Given the heterogeneity of these processes across industries, there is an opportunity to develop specialized end-to-end solutions for verticals. For example, Outgo is a vertical banking solution for the freight industry that handles invoicing, accounting, factoring, and banking all in one place.
This complexity adds new barriers to fraud management and underwriting
The complexity of B2B payment processes makes it challenging to build accurate B2B fraud and underwriting solutions. At our panel, the speakers dove into the specific challenges of B2B fraud detection and underwriting.
Fraud: When identifying an individual, you can easily use a SSN or a combination of other standardized identifiers to create a 100% match. With businesses, you need a number of data points to make an accurate match. The required data points vary by the type of business you are trying to identify as well as the location they are operating in. Resolving that the entity that you are pulling is the correct one is very difficult in a cross border, cross entity network of identities that is inherent for B2B companies. On top of that, you must also ensure the person requesting to make the payment is actually authorized to make a payment.
Risk: On the risk side, the biggest barrier to assessing financial health of small or young companies without a history of audited financial statements and business credit is dealing with the heterogeneity across businesses. For example: cash flows for a barber shop will look very different from the cash flows of a pre-revenue startup. As such, different industries will require different data points and sources to make the right assessments.
New data sources and AI will be critical tools
To deliver a better user experience, B2B lenders will need to automate their risk assessment and provide a customer with a consumerized, i.e. near instantaneous, decision.
Given the complexity of identifying the right customers and assessing risk, leveraging new data sources is required for B2B companies to deliver on their value proposition. By using open banking, accounting and alternative data sources, B2B payments companies can automate their underwriting process to a larger degree, confidently extend loan offers to more good borrowers, and thus deliver a more immediate solution for customers. For example, alternative data that captures the relationship between buyer and seller provides lenders with great data. If a company bought steel 10 times and always paid on time, this is a great indicator of creditworthiness.
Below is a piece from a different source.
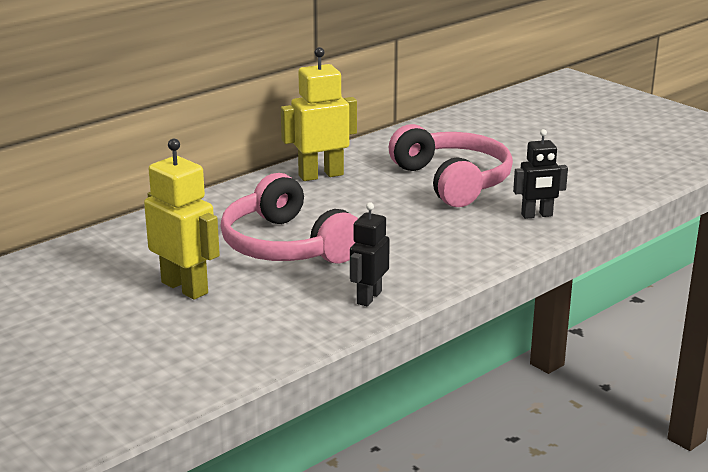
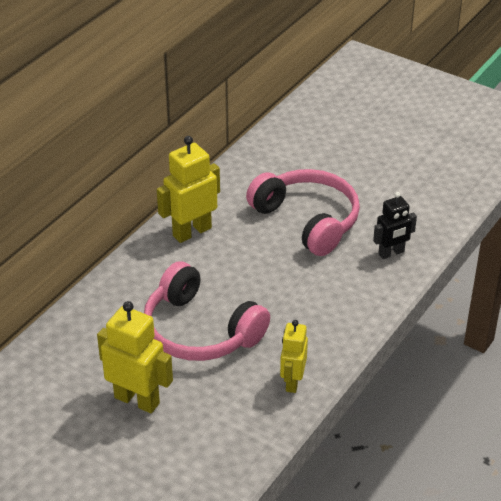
camera: 15 degrees left, 15 degrees up
black robot [350,202,390,306] -> yellow robot [280,320,308,393]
Sophisticated B2B lenders have also been very successful in deploying AI and machine learning to support their underwriting. As decision-making in B2B lending is less regulated than in the consumer context, ML-enabled underwriting models have been used for quite a bit of time. As of late, B2B lenders have successfully deployed large language based AI models (LLMs) to make sense of unstructured data such as transaction histories, which allows them to develop new, bespoke underwriting signals easily. This ability enables lenders to deal with the heterogeneity of the B2B context and correctly assess the financial health of companies of different sizes that operate in different industries.